TEXT FOR ANALYSIS:
>>>>

Antiparasitic Activity of Narciclasine and Evaluation of Its Effects on Plasma Membrane and Mitochondria of Trypanosoma cruzi

The EtOAc extract from bulbs of Hymenocallis littoralis (Amaryllidaceae) exhibited antiprotozoal activity against Trypanosoma cruzi and afforded the alkaloids narciclasine (1), 7-deoxynarciclasine (2), and narciclasine-4-O-β-D-xylopyranoside (3). In silico studies showed adequate predictions for drug-likeness for alkaloids 1 and 2, with adherence to Lipinski′s rules of five and no alerts for PAINS. When tested against clinical forms of T. cruzi, alkaloid 1 displayed in vitro effectiveness with IC50 values of 17.1 μM (trypomastigotes) and 8.2 μM (amastigotes), with no mammalian cytotoxicity for NCTC cells (CC50 > 200 μM), similar to the standard drug benznidazole. Alkaloid 3 exhibited moderate activity against intracellular amastigotes (IC50 = 64.6 μM) and no activity to trypomastigotes, whereas 2 was inactive against both forms of the parasite. These results suggested that free hydroxyl groups at the C-7 and C-4 positions are involved in the potency of the alkaloids. Considering the most potent and selective compound, the lethal action of alkaloid 1 was investigated against extracellular forms (trypomastigotes). Using the fluorescent probe Sytox Green, it was observed that alkaloid 1 presented a dual effect in the plasma membrane at different concentrations from a noninterfering action (at the IC50) to a significant alteration in the membrane permeability (IC90). At all tested concentrations, alkaloid 1 induced a dose-dependent depolarization of the mitochondrial membrane potential, leading to the lethal effect on T. cruzi. These results suggest alkaloid 1 as a new hit compound, eliminating both clinical forms of the parasite and successful in silico drug-like parameters for an oral candidate for Chagas disease.

<<<<

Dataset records
>>>>

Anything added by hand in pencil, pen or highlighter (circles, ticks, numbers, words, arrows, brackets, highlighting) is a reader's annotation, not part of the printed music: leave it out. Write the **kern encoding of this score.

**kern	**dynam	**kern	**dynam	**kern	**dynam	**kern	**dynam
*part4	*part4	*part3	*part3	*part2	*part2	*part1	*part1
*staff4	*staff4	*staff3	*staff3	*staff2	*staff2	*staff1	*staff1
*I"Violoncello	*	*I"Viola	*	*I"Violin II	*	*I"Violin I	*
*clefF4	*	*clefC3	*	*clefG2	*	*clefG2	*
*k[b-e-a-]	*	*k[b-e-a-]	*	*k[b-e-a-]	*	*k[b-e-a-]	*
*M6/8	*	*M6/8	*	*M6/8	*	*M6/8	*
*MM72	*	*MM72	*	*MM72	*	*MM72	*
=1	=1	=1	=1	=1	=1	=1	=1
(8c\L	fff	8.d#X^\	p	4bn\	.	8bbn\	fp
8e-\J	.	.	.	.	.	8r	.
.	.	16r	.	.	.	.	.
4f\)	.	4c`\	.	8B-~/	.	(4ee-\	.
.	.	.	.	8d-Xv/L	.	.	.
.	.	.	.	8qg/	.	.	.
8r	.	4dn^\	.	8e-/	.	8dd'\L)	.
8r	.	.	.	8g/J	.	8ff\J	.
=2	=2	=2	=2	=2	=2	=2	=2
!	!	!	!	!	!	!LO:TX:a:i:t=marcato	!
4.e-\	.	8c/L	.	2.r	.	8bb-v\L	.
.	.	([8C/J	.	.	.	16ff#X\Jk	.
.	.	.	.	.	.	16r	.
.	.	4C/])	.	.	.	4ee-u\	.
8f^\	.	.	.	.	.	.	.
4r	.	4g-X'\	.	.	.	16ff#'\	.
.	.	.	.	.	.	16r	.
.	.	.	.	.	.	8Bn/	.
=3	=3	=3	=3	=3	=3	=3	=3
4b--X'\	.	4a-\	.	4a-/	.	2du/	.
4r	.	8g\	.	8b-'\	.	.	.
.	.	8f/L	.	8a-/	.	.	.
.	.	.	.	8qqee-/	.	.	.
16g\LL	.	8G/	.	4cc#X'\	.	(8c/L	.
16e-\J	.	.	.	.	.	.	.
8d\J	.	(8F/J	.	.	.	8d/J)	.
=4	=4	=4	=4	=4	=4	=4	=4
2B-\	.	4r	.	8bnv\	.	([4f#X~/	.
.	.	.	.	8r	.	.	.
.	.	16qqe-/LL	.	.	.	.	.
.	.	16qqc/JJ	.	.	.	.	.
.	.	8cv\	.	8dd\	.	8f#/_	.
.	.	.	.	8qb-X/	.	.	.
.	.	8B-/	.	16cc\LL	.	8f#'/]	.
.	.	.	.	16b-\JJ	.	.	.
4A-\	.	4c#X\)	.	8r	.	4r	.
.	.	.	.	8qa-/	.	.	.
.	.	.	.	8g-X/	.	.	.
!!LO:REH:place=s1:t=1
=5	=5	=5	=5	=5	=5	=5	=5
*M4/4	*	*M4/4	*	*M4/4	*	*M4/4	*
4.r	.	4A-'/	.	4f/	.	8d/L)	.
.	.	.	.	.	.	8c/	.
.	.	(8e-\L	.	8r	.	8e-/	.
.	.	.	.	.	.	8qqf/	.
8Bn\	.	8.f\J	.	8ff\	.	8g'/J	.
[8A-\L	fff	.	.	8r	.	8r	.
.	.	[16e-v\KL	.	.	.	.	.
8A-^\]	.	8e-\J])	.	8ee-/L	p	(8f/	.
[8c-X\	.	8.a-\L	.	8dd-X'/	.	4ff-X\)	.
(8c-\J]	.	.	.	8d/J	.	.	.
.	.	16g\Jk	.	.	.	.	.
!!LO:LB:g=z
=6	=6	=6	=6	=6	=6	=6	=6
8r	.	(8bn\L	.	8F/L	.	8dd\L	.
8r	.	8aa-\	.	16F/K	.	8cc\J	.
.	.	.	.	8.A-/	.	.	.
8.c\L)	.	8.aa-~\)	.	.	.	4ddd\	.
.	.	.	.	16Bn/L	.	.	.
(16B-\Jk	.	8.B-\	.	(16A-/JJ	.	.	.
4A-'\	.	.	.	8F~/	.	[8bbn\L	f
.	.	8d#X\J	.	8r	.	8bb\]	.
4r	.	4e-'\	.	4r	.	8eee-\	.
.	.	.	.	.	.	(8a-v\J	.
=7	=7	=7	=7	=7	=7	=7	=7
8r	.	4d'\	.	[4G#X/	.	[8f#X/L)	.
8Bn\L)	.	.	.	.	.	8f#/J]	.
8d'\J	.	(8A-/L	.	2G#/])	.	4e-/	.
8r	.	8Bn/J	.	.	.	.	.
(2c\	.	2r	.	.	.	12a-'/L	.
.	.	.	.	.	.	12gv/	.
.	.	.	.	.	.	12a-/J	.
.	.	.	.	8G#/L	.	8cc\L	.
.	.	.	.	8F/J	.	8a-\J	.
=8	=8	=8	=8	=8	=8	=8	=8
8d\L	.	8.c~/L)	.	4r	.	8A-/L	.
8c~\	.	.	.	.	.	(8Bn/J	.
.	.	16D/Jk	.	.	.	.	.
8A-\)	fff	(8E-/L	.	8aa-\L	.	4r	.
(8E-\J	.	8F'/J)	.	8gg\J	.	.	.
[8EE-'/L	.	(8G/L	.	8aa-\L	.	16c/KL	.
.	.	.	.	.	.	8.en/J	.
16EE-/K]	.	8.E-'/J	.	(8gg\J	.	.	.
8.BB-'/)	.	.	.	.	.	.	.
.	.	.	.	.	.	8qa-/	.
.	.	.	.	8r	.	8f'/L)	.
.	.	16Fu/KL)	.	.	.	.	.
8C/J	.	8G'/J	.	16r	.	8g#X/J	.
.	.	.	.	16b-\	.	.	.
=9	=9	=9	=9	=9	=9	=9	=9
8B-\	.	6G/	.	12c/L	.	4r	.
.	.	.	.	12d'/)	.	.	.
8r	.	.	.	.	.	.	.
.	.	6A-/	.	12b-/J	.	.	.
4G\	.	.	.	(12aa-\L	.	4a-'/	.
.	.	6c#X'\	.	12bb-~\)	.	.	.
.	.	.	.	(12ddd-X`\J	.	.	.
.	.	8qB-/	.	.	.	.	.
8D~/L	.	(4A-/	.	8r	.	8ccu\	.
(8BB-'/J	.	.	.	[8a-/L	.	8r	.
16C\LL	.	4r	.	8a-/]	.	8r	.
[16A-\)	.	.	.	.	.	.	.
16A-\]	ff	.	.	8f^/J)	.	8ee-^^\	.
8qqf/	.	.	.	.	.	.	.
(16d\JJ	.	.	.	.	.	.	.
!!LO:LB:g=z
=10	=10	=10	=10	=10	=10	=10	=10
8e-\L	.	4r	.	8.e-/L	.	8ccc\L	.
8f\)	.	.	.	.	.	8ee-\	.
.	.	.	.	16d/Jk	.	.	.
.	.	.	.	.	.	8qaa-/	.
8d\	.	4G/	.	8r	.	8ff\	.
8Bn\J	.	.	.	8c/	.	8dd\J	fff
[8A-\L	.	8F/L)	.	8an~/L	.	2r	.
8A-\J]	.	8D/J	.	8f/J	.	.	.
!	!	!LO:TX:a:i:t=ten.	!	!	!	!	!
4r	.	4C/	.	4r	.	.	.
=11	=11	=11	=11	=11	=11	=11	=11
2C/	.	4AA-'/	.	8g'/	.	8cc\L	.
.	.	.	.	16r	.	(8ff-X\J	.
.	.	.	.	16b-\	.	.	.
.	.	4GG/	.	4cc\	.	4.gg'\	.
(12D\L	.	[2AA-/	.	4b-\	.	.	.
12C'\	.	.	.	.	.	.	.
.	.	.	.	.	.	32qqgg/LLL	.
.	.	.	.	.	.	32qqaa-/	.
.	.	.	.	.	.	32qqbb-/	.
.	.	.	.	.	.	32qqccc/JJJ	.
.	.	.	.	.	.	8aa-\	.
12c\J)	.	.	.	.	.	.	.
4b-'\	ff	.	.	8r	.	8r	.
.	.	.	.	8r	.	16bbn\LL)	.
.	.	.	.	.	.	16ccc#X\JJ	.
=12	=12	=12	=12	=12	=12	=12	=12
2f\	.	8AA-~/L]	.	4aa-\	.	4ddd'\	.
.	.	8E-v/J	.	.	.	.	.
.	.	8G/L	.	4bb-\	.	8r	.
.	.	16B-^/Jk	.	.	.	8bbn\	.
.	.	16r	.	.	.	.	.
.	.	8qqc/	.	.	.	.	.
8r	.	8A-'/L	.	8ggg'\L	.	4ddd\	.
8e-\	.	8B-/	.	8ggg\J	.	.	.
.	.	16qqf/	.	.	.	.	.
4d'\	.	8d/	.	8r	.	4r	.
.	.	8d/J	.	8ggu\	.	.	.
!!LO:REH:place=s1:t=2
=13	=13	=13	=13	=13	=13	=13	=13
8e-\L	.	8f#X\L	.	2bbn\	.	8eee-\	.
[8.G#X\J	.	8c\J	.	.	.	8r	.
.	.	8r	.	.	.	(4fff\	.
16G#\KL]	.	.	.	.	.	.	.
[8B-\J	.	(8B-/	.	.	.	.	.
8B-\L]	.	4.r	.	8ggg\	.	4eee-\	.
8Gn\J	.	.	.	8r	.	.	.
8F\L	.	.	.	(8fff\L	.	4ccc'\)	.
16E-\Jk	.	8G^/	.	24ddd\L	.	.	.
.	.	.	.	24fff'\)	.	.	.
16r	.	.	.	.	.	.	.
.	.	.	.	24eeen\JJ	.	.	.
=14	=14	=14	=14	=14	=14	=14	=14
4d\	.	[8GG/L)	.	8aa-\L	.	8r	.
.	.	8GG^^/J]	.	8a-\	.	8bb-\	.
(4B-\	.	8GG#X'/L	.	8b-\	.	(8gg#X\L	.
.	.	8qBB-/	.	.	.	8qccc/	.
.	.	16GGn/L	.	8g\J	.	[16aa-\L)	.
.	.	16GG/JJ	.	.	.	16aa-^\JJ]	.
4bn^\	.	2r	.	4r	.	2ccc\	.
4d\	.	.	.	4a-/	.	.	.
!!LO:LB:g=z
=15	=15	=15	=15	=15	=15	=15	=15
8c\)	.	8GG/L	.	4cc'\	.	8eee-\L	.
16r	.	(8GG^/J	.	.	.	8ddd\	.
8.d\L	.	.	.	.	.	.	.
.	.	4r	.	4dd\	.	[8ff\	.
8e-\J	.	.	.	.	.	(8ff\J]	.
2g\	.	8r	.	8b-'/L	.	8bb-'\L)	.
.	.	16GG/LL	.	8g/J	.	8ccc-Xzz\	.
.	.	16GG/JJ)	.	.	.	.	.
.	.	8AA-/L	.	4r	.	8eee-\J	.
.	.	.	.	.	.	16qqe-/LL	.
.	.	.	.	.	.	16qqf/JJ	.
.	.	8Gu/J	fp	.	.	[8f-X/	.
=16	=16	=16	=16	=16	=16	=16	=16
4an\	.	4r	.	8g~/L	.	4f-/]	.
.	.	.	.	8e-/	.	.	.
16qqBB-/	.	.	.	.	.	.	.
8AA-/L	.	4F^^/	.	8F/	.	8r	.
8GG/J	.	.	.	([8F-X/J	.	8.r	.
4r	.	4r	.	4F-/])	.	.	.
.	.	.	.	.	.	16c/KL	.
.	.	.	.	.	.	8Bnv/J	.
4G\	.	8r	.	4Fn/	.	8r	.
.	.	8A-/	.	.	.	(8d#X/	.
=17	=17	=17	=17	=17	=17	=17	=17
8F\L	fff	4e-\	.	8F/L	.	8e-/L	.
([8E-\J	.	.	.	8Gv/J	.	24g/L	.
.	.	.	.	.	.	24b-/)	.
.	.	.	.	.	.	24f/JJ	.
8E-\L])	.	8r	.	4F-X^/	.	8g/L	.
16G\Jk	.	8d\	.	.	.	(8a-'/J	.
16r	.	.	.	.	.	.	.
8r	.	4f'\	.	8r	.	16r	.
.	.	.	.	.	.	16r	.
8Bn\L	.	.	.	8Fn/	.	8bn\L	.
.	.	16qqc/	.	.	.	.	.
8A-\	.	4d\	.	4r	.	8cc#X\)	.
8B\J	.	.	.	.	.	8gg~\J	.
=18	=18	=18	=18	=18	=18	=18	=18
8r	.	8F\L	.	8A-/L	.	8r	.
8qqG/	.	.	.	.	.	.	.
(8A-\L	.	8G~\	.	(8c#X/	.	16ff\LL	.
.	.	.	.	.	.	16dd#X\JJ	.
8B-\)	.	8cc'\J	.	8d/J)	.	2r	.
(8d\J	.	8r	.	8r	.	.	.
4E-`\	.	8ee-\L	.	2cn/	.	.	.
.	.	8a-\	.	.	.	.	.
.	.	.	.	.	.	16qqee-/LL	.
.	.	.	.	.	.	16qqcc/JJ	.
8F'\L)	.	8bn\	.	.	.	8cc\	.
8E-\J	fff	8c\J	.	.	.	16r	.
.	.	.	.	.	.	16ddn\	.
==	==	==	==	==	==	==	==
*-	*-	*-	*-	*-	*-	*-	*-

<<<<

ASSIGNMENT: In the narciclasine abstract, what IC50 value did alkaloid 1 show against amastigotes? Answer from the text alone.

TASK RESULT: 8.2 μM